My room is in this ‘new’ section; the old neo-classical part seems to be for the top restaurant and spa. That can’t take up all the area though, so perhaps the Casino is there as well. Probably should investigate… just for a look see, of course.
Some things have not been renovated! The Gents in the lobby area brought back memories with its rather dark floor and walls covered in a spotty charcoal, pink and beige marble. The vanity top is black along with all woodwork being painted black also. For a highlight or two, there are plain black wall tiles imbedded into the marble.
I’m in the downstairs lobby to write this and there are interviews going on right next to me, presumably for a job. All very intense with new applicants arriving every 15 minutes. Obviously an outsider doing the interviewing and not somebody from the hotel. I can think of worse places to conduct interviews. There seem to be more smiles though when a female turns up! I think the interviewer is Indian, but I’m not suggesting anything!
The lovely barman has just told me that during Happy Hour the 3rd beer is free. What a bummer! Free. And, I can have it anywhere, in the restaurant, my room, the spa, anywhere as long as it is ordered before 19.30. I’ll do it just to please him!!!!! The peanuts and hot chilli Twists, those look-alike and taste-alike snacks, are OK as well.

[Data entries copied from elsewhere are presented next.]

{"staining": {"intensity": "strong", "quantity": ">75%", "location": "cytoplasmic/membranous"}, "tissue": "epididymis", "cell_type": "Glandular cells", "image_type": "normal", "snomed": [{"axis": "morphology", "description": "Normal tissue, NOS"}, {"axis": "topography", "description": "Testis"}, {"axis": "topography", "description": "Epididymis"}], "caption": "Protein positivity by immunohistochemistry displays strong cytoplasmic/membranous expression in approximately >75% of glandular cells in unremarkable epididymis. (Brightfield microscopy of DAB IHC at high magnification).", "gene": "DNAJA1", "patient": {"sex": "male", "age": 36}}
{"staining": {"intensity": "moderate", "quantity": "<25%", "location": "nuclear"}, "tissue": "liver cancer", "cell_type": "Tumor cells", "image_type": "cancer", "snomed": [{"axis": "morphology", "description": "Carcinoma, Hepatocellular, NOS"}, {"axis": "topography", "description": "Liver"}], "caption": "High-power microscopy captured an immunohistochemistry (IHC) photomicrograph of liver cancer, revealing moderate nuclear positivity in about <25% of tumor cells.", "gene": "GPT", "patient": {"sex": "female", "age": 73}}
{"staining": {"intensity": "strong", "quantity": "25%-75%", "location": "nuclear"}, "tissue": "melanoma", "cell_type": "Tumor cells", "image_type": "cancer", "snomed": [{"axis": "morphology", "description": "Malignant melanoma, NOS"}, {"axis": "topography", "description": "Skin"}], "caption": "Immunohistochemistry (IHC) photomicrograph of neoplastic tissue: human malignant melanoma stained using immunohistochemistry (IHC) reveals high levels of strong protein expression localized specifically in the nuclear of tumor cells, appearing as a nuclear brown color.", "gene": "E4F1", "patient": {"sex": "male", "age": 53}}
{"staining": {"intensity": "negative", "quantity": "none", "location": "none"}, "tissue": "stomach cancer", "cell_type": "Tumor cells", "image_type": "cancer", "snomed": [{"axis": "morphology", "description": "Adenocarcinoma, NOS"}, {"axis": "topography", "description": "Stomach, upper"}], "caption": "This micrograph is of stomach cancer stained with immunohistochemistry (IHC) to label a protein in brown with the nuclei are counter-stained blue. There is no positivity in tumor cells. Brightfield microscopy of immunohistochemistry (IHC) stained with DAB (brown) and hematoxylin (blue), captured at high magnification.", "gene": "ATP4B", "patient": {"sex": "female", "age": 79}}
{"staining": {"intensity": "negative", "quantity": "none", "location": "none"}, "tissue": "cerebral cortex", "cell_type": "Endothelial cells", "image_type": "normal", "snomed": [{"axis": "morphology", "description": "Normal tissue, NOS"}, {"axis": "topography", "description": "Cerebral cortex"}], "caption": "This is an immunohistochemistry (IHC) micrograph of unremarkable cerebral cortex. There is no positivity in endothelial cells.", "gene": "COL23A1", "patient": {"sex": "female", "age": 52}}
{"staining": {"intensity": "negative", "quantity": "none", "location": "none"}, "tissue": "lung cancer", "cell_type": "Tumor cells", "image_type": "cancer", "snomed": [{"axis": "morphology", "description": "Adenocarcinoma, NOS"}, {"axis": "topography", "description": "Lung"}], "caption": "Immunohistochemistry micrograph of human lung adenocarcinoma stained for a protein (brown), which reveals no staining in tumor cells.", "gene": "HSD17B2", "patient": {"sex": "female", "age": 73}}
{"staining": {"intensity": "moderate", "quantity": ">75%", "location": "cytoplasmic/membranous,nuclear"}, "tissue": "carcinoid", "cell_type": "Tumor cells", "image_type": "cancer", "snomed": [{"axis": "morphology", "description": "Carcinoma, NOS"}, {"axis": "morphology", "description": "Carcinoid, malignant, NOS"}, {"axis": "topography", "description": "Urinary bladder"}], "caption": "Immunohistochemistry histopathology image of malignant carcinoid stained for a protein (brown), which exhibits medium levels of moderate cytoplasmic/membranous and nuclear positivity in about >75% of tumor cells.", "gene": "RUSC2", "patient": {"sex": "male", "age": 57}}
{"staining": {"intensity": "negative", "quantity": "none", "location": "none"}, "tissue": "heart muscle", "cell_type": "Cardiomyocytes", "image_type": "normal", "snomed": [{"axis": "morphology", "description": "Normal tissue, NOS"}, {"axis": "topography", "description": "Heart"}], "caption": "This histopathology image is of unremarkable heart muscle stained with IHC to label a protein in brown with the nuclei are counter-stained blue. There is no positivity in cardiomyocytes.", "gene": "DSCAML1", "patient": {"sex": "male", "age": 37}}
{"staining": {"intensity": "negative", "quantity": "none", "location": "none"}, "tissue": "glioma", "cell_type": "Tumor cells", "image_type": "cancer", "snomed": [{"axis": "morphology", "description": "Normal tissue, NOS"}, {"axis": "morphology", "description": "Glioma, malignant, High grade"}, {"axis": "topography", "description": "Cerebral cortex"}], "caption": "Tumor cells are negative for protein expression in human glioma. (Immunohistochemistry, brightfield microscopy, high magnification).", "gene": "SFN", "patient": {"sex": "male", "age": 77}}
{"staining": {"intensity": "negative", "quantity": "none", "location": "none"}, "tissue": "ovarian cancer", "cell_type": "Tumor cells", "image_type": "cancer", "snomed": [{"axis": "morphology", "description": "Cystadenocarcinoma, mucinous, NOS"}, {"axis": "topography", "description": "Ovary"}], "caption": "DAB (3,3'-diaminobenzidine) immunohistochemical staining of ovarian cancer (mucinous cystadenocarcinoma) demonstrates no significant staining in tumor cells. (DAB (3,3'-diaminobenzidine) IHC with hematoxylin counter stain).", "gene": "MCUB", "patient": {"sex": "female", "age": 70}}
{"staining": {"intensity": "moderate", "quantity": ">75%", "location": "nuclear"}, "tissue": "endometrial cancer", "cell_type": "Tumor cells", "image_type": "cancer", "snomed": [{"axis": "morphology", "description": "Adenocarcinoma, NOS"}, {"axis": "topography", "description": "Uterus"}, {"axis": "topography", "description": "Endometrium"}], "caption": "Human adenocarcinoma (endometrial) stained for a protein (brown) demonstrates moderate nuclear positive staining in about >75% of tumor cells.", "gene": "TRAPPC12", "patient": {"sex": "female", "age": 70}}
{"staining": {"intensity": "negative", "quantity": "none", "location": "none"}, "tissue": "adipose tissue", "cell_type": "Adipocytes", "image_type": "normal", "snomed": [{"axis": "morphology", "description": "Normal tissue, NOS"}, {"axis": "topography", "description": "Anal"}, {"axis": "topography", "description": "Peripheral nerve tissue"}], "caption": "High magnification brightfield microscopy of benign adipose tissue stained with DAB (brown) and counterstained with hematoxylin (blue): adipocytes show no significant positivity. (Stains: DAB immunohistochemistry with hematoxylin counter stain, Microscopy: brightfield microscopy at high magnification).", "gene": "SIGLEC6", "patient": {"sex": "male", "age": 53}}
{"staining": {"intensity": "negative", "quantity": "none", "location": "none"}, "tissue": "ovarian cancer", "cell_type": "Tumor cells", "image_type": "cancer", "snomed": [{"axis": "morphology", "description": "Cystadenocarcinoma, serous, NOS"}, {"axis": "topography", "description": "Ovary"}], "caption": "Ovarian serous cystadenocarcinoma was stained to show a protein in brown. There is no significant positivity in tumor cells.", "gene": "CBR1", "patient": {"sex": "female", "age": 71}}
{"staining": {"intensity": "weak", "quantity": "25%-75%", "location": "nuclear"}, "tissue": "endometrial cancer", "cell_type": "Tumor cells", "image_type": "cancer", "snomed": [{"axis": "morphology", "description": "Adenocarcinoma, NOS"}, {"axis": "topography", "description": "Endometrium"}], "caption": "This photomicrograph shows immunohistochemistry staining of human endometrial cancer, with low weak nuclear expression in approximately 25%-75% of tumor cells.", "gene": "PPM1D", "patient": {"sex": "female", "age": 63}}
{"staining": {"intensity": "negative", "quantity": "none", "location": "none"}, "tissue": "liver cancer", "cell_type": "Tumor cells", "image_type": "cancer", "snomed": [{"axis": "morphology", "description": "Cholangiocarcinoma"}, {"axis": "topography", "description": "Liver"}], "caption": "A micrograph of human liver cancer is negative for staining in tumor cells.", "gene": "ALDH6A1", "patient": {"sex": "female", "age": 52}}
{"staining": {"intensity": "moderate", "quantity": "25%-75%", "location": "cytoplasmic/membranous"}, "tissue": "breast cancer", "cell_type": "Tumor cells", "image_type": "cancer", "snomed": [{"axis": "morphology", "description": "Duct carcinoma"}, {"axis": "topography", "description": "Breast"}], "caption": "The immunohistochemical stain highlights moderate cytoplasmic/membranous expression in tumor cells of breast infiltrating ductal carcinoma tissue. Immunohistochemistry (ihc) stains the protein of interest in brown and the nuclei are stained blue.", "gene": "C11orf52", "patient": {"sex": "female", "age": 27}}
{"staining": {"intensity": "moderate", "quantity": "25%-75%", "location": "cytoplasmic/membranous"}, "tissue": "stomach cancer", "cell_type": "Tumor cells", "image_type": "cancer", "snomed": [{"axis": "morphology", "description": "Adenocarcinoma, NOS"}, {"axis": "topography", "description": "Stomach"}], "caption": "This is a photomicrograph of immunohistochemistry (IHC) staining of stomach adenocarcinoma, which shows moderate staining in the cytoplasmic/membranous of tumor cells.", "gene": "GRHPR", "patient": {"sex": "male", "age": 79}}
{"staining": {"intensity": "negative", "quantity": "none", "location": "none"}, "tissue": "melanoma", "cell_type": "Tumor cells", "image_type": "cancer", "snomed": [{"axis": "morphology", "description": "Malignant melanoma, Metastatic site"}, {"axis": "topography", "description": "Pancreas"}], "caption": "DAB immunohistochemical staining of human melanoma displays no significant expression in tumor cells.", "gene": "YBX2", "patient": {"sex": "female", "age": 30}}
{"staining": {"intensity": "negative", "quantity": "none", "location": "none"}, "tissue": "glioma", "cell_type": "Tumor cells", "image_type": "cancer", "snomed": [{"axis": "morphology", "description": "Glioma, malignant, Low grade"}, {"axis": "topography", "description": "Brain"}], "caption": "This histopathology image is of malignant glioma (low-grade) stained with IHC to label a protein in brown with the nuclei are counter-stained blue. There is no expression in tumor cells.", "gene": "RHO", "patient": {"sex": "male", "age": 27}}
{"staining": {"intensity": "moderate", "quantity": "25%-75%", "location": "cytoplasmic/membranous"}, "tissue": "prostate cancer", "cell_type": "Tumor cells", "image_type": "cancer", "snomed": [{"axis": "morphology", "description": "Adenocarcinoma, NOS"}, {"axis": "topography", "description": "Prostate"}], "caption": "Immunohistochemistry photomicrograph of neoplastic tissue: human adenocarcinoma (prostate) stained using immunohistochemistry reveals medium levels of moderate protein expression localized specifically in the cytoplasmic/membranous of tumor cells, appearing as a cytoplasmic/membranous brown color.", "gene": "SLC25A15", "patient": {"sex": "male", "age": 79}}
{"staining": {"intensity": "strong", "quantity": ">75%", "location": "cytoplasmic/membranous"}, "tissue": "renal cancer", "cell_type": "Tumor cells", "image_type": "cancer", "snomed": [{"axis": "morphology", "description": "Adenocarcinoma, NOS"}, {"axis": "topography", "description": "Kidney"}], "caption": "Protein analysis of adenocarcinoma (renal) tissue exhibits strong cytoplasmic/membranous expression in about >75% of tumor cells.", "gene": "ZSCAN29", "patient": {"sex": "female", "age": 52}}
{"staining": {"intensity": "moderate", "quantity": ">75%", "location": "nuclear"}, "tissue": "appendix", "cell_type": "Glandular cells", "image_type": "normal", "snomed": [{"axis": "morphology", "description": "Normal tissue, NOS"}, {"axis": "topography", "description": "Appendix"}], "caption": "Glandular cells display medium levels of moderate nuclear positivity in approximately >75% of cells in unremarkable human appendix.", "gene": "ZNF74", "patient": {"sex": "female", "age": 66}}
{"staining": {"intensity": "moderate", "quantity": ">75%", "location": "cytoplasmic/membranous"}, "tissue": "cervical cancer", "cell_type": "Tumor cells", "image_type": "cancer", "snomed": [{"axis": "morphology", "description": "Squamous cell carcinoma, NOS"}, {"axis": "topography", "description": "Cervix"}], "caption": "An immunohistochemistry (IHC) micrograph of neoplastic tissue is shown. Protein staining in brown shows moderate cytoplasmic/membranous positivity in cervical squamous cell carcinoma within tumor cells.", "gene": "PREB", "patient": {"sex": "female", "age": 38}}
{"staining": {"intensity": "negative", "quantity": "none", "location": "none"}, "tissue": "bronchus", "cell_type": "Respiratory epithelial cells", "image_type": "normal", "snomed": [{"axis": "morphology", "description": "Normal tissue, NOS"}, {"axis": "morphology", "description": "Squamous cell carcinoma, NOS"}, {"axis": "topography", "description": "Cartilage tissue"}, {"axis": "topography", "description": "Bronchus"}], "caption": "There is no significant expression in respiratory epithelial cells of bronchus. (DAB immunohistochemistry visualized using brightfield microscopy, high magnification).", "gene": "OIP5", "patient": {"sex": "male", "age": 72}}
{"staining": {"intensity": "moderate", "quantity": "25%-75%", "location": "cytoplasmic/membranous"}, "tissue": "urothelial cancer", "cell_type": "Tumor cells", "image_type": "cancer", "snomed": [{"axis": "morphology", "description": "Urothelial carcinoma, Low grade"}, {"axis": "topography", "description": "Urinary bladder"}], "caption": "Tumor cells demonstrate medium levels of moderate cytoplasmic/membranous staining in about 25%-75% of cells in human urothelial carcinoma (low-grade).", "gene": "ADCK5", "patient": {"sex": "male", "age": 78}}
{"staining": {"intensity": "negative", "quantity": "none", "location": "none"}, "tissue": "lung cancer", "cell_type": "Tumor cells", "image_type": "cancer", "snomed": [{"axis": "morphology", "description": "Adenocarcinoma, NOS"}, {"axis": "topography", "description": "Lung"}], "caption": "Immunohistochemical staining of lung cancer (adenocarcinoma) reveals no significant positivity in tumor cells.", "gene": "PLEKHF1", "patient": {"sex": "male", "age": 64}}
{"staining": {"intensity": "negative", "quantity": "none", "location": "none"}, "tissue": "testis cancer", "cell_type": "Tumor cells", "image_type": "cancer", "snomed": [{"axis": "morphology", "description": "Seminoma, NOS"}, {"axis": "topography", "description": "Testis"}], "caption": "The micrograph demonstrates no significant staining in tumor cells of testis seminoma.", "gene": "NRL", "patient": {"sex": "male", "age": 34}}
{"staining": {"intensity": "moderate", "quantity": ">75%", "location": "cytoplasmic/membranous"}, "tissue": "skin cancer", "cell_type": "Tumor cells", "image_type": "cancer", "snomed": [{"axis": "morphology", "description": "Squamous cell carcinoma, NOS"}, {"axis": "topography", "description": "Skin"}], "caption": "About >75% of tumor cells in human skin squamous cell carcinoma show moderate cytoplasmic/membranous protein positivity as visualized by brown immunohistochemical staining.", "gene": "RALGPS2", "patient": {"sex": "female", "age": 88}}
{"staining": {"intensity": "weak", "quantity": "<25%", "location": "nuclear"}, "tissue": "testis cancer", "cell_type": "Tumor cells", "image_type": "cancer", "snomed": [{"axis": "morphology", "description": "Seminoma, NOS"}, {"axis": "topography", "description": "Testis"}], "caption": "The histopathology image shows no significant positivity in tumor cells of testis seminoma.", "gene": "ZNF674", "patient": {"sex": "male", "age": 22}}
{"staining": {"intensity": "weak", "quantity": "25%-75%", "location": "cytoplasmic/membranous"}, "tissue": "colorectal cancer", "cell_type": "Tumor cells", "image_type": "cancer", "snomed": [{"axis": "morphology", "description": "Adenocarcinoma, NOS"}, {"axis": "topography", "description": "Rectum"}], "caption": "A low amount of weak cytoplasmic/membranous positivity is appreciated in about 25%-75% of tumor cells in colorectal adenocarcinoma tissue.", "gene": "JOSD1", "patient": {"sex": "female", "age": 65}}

As those interviews finish, another interesting situation is unfolding a few seats away from me. There’s a small group of ladies… one is an English lady, probably in her mid-forties. She’s prattling away at a great rate of knots ‘telling’ 3 Nepalese ladies, probably of the same age, something. It’s just not the way to go about things here! Slowing down the presentation and talking ‘with’ and not ‘at’, will work wonders and get better results.
Talking of results… I seem to have arrived in Nepal just in time for another change of Prime Minister… the eighth in eight years. Sounds familiar to an Aussie! Maybe this time there will be some stability. The voting was a clear majority — 363 in favour and 210 against. He’s Pushpa Kamal Dahal, a Maoist leader, so it’s a swing back to the left.
Dahal, the new PM is reported to have said that he would maintain balanced relations with Nepal’s two neighbours, India and China. He was greeted soon after his election by Indian Prime Minister, Narendra Modi, who invited Dahal for an official visit to India….. things have been very strained between those two countries for a long time. And the Chinese ambassador presented Dahal with a bouquet, assuring continued support and good will. So it remains to be seen what will happen now.
We’ve just had a brown out, around 30 seconds of no lights and whirr of AC, followed by the generator kicking in and the lights and whirr continues. My third beer has just arrived, it’s 18.10, so perhaps it’s time to head to the restaurant for some dinner which will be followed by an early night. I think I’ve earned it!
But before I sign off, and just to get you into the mood for the exciting adventure to come, take a look at Binod’s video of the ride up to the village from Pokhara… link below.
That’s Binod in the red jacket. Amongst all the stuff to be taken up to the village are three new mattresses for Roger, Annie and me. Binod said he’d look after us and it appears he is true to his word.